▶ _WHAT THIS TASK INVOLVES_
Copy out all of the data below with no alterations.
● ● ●
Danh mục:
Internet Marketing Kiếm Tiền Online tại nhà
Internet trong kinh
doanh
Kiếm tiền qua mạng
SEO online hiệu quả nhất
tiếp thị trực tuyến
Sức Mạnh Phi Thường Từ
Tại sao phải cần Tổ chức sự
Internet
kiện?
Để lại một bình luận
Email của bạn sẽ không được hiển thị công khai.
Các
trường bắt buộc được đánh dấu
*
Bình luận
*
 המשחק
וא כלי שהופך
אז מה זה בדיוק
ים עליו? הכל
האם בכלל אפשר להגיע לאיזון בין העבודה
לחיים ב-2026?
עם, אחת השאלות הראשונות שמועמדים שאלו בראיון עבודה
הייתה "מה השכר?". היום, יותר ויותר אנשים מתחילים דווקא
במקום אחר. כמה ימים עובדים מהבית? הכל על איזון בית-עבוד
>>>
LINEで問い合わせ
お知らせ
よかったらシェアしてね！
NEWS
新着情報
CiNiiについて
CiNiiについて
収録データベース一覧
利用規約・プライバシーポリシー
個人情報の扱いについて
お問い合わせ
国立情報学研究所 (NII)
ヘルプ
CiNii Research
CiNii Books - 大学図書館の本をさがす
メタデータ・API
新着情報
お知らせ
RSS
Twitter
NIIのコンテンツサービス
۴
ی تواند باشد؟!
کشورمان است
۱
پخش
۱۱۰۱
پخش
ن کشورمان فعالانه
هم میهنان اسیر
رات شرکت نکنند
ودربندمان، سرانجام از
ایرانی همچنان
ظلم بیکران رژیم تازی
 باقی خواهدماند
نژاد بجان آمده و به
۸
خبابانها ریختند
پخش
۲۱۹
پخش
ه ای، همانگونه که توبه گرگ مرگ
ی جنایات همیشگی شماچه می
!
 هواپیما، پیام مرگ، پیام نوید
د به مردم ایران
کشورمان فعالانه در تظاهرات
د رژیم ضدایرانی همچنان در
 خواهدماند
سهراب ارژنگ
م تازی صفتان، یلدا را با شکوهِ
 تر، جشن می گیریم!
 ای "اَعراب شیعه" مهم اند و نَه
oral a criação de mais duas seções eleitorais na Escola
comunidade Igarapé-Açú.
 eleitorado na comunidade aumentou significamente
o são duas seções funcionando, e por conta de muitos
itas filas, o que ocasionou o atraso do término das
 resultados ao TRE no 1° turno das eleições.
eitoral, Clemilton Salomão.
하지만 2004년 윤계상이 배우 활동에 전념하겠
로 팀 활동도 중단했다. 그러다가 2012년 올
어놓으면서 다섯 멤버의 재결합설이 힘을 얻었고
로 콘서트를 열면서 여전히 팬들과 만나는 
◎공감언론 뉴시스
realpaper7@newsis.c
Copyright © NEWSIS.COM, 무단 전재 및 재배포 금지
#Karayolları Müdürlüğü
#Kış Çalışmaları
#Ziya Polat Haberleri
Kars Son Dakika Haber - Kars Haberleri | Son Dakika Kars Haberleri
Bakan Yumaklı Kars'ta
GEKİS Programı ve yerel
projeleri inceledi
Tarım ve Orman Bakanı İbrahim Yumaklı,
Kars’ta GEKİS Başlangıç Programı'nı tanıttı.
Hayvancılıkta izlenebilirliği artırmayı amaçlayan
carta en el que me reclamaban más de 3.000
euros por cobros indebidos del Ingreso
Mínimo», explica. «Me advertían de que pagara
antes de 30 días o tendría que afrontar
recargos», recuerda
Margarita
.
● ● ●
▶ _ANSWER TO THE EXERCISE_
Danh mục:
Internet Marketing Kiếm Tiền Online tại nhà
Internet trong kinh
doanh
Kiếm tiền qua mạng
SEO online hiệu quả nhất
tiếp thị trực tuyến
Sức Mạnh Phi Thường Từ
Tại sao phải cần Tổ chức sự
Internet
kiện?
Để lại một bình luận
Email của bạn sẽ không được hiển thị công khai.
Các
trường bắt buộc được đánh dấu
*
Bình luận
*
 המשחק
וא כלי שהופך
אז מה זה בדיוק
ים עליו? הכל
האם בכלל אפשר להגיע לאיזון בין העבודה
לחיים ב-2026?
עם, אחת השאלות הראשונות שמועמדים שאלו בראיון עבודה
הייתה "מה השכר?". היום, יותר ויותר אנשים מתחילים דווקא
במקום אחר. כמה ימים עובדים מהבית? הכל על איזון בית-עבוד
>>>
LINEで問い合わせ
お知らせ
よかったらシェアしてね！
NEWS
新着情報
CiNiiについて
CiNiiについて
収録データベース一覧
利用規約・プライバシーポリシー
個人情報の扱いについて
お問い合わせ
国立情報学研究所 (NII)
ヘルプ
CiNii Research
CiNii Books - 大学図書館の本をさがす
メタデータ・API
新着情報
お知らせ
RSS
Twitter
NIIのコンテンツサービス
۴
ی تواند باشد؟!
کشورمان است
۱
پخش
۱۱۰۱
پخش
ن کشورمان فعالانه
هم میهنان اسیر
رات شرکت نکنند
ودربندمان، سرانجام از
ایرانی همچنان
ظلم بیکران رژیم تازی
 باقی خواهدماند
نژاد بجان آمده و به
۸
خبابانها ریختند
پخش
۲۱۹
پخش
ه ای، همانگونه که توبه گرگ مرگ
ی جنایات همیشگی شماچه می
!
 هواپیما، پیام مرگ، پیام نوید
د به مردم ایران
کشورمان فعالانه در تظاهرات
د رژیم ضدایرانی همچنان در
 خواهدماند
سهراب ارژنگ
م تازی صفتان، یلدا را با شکوهِ
 تر، جشن می گیریم!
 ای "اَعراب شیعه" مهم اند و نَه
oral a criação de mais duas seções eleitorais na Escola
comunidade Igarapé-Açú.
 eleitorado na comunidade aumentou significamente
o são duas seções funcionando, e por conta de muitos
itas filas, o que ocasionou o atraso do término das
 resultados ao TRE no 1° turno das eleições.
eitoral, Clemilton Salomão.
하지만 2004년 윤계상이 배우 활동에 전념하겠
로 팀 활동도 중단했다. 그러다가 2012년 올
어놓으면서 다섯 멤버의 재결합설이 힘을 얻었고
로 콘서트를 열면서 여전히 팬들과 만나는 
◎공감언론 뉴시스
realpaper7@newsis.c
Copyright © NEWSIS.COM, 무단 전재 및 재배포 금지
#Karayolları Müdürlüğü
#Kış Çalışmaları
#Ziya Polat Haberleri
Kars Son Dakika Haber - Kars Haberleri | Son Dakika Kars Haberleri
Bakan Yumaklı Kars'ta
GEKİS Programı ve yerel
projeleri inceledi
Tarım ve Orman Bakanı İbrahim Yumaklı,
Kars’ta GEKİS Başlangıç Programı'nı tanıttı.
Hayvancılıkta izlenebilirliği artırmayı amaçlayan
carta en el que me reclamaban más de 3.000
euros por cobros indebidos del Ingreso
Mínimo», explica. «Me advertían de que pagara
antes de 30 días o tendría que afrontar
recargos», recuerda
Margarita
.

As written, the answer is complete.